From People’s Daily Online: China should be applauded – an interview with the author of “The Man Who Changed China.”
Dr. Robert Lawrence Kuhn has almost became a household name in China recently. As the Managing Director of Citigroup and the archor of PBS, he authored a famous book entitled The Man who Changed China: The Life and legacy of Jiang Zemin. The book soon became a best seller. Since 1989 Dr. Kuhn has travelled between China and America frequently, advising Chinese government on a variety of major issues.
Kuhn:Two fundamental points to begin. First, China’s situation is unique. When the largest population on earth undergoes one of the fastest transformations in history, traditional rules may not apply. China must go through in a few decades a transforming process that took many industrialized countries, including the United States, over one hundred years. Therefore, not all experiences and lessons from the West should or even could be applied wholesale in China. The experiences of the West are a helpful reference not an absolute prescription. The ideas here should be evaluated for applicability in China.

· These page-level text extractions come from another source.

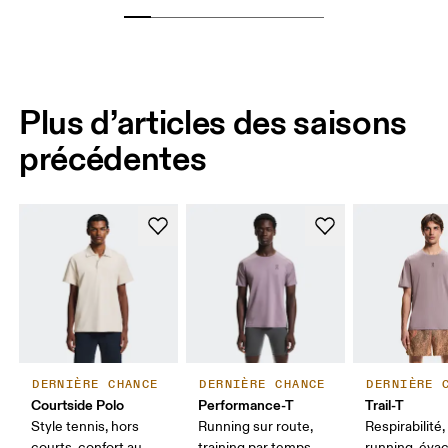
Plus d’articles des saisons
précédentes
DERNIÈRE CHANCE
DERNIÈRE CHANCE
DERNIÈRE 
Courtside Polo
Performance-T
Trail-T
Style tennis, hors
Running sur route,
Respirabilité, 
courts, confort au
training par temps
running, éva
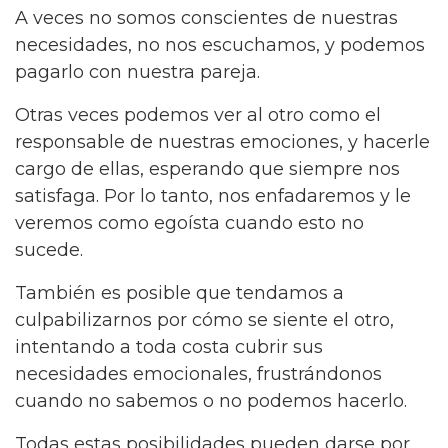
A veces no somos conscientes de nuestras
necesidades, no nos escuchamos, y podemos
pagarlo con nuestra pareja.
Otras veces podemos ver al otro como el
responsable de nuestras emociones, y hacerle
cargo de ellas, esperando que siempre nos
satisfaga. Por lo tanto, nos enfadaremos y le
veremos como egoísta cuando esto no
sucede.
También es posible que tendamos a
culpabilizarnos por cómo se siente el otro,
intentando a toda costa cubrir sus
necesidades emocionales, frustrándonos
cuando no sabemos o no podemos hacerlo.
Todas estas posibilidades pueden darse por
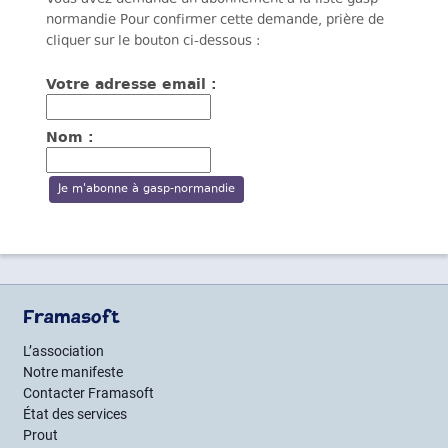
normandie Pour confirmer cette demande, prière de
cliquer sur le bouton ci-dessous :
Votre adresse email :
Nom :
Framasoft
L’association
Notre manifeste
Contacter Framasoft
État des services
Prout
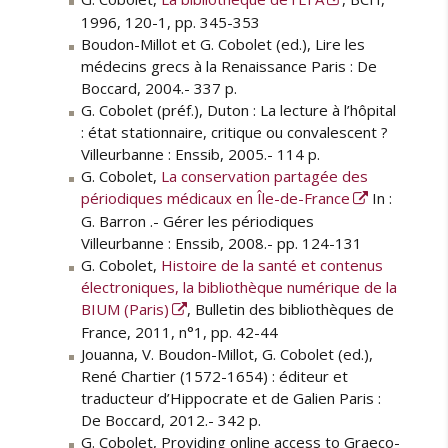
1996, 120-1, pp. 345-353
Boudon-Millot et G. Cobolet (ed.), Lire les
médecins grecs à la Renaissance Paris : De
Boccard, 2004.- 337 p.
G. Cobolet (préf.), Duton : La lecture à l’hôpital
: état stationnaire, critique ou convalescent ?
Villeurbanne : Enssib, 2005.- 114 p.
G. Cobolet,
La conservation partagée des
périodiques médicaux en Île-de-France
In :
G. Barron .- Gérer les périodiques
Villeurbanne : Enssib, 2008.- pp. 124-131
G. Cobolet,
Histoire de la santé et contenus
électroniques, la bibliothèque numérique de la
BIUM (Paris)
, Bulletin des bibliothèques de
France, 2011, n°1, pp. 42-44
Jouanna, V. Boudon-Millot, G. Cobolet (ed.),
René Chartier (1572-1654) : éditeur et
traducteur d’Hippocrate et de Galien Paris :
De Boccard, 2012.- 342 p.
G. Cobolet, Providing online access to Graeco-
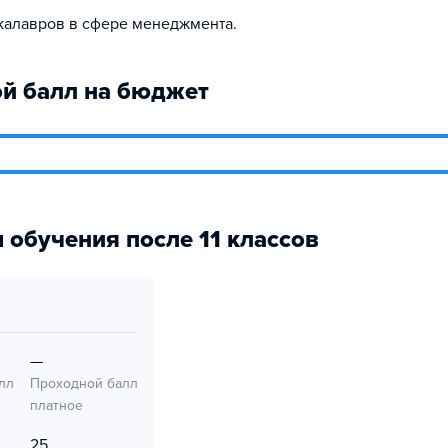
калавров в сфере менеджмента.
й балл на бюджет
 обучения после 11 классов
—
лл
Проходной балл
платное
25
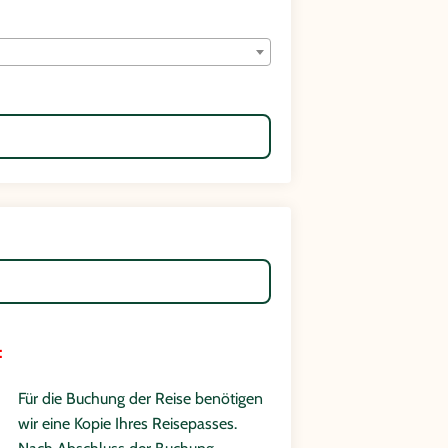
:
Für die Buchung der Reise benötigen
wir eine Kopie Ihres Reisepasses.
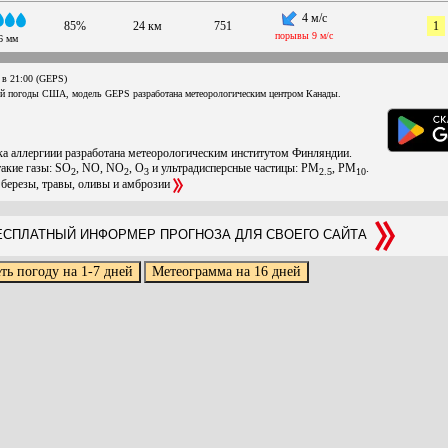
4 м/с
85%
24 км
751
1
порывы 9 м/с
6 мм
 в 21:00 (GEPS)
ой погоды США, модель GEPS разработана метеорологическим центром Канады.
ска аллергиии разработана метеорологическим институтом Финляндии.
такие газы: SO
, NO, NO
, O
и ультрадисперсные частицы: PM
, PM
.
2
2
3
2.5
10
 березы, травы, оливы и амброзии
СПЛАТНЫЙ ИНФОРМЕР ПРОГНОЗА ДЛЯ СВОЕГО САЙТА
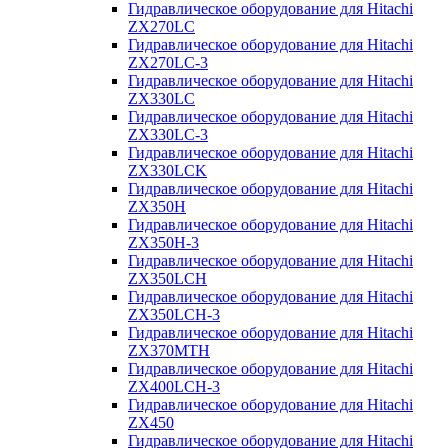
Гидравлическое оборудование для Hitachi
ZX270LC
Гидравлическое оборудование для Hitachi
ZX270LC-3
Гидравлическое оборудование для Hitachi
ZX330LC
Гидравлическое оборудование для Hitachi
ZX330LC-3
Гидравлическое оборудование для Hitachi
ZX330LCK
Гидравлическое оборудование для Hitachi
ZX350H
Гидравлическое оборудование для Hitachi
ZX350H-3
Гидравлическое оборудование для Hitachi
ZX350LCH
Гидравлическое оборудование для Hitachi
ZX350LCH-3
Гидравлическое оборудование для Hitachi
ZX370MTH
Гидравлическое оборудование для Hitachi
ZX400LCH-3
Гидравлическое оборудование для Hitachi
ZX450
Гидравлическое оборудование для Hitachi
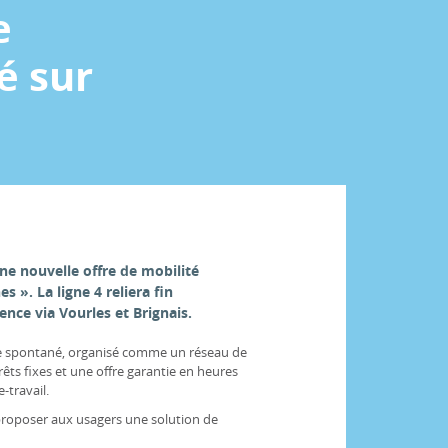
e
é sur
ne nouvelle offre de mobilité
 ». La ligne 4 reliera fin
ce via Vourles et Brignais.
age spontané, organisé comme un réseau de
êts fixes et une offre garantie en heures
-travail.
 proposer aux usagers une solution de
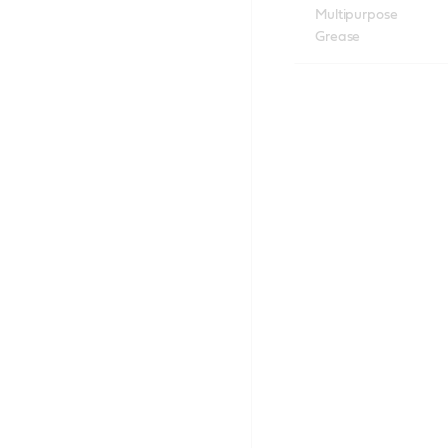
Multipurpose
Grease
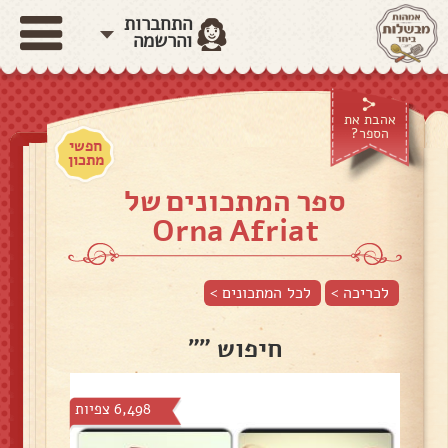
התחברות
והרשמה
אהבת את
הספר?
חפשי
מתכון
ספר המתכונים של
Orna Afriat
לכריכה >
לכל המתכונים >
חיפוש ""
6,498 צפיות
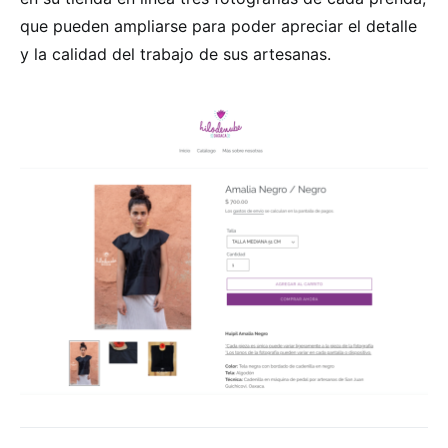
que pueden ampliarse para poder apreciar el detalle
y la calidad del trabajo de sus artesanas.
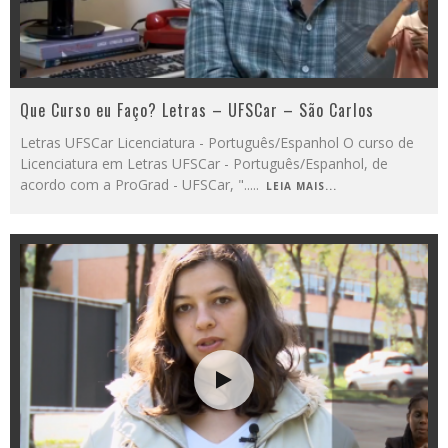
Que Curso eu Faço? Letras – UFSCar – São Carlos
Letras UFSCar Licenciatura - Português/Espanhol O curso de
Licenciatura em Letras UFSCar - Português/Espanhol, de
acordo com a ProGrad - UFSCar, "..
...
LEIA MAIS...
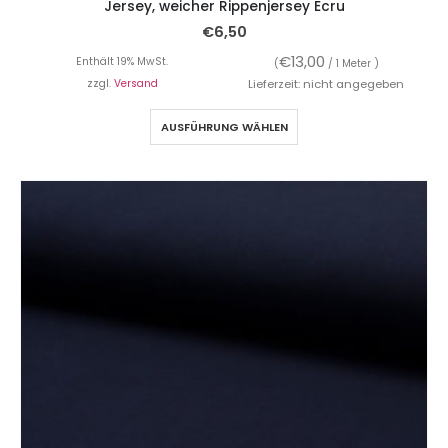
Jersey, weicher Rippenjersey Ecru
€
6,50
€
13,00
Enthält 19% MwSt.
(
/ 1 Meter )
zzgl.
Versand
Lieferzeit: nicht angegeben
AUSFÜHRUNG WÄHLEN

Second, national development strategies must be tailored to the real environment of the times. Economic or political ideas that are idealistic or exist in a vacuum are not only not effective but can be disappointing or even destructive if applied without real-world practicality and grounding. The American developmental experience, like that advocated by Deng Xiaoping and implemented under Jiang Zemin, was that economic development came first historically. Without economic development, when everyone is poor, all theory is idealism and idealistic theory alone cannot help improve the lives of people. Whereas in an ideal world it may have been theoretically preferable for economic development to proceed in a coordinated manner with social, cultural and political development, the historical reality has been, in China as in the West, that economic development did in fact come first.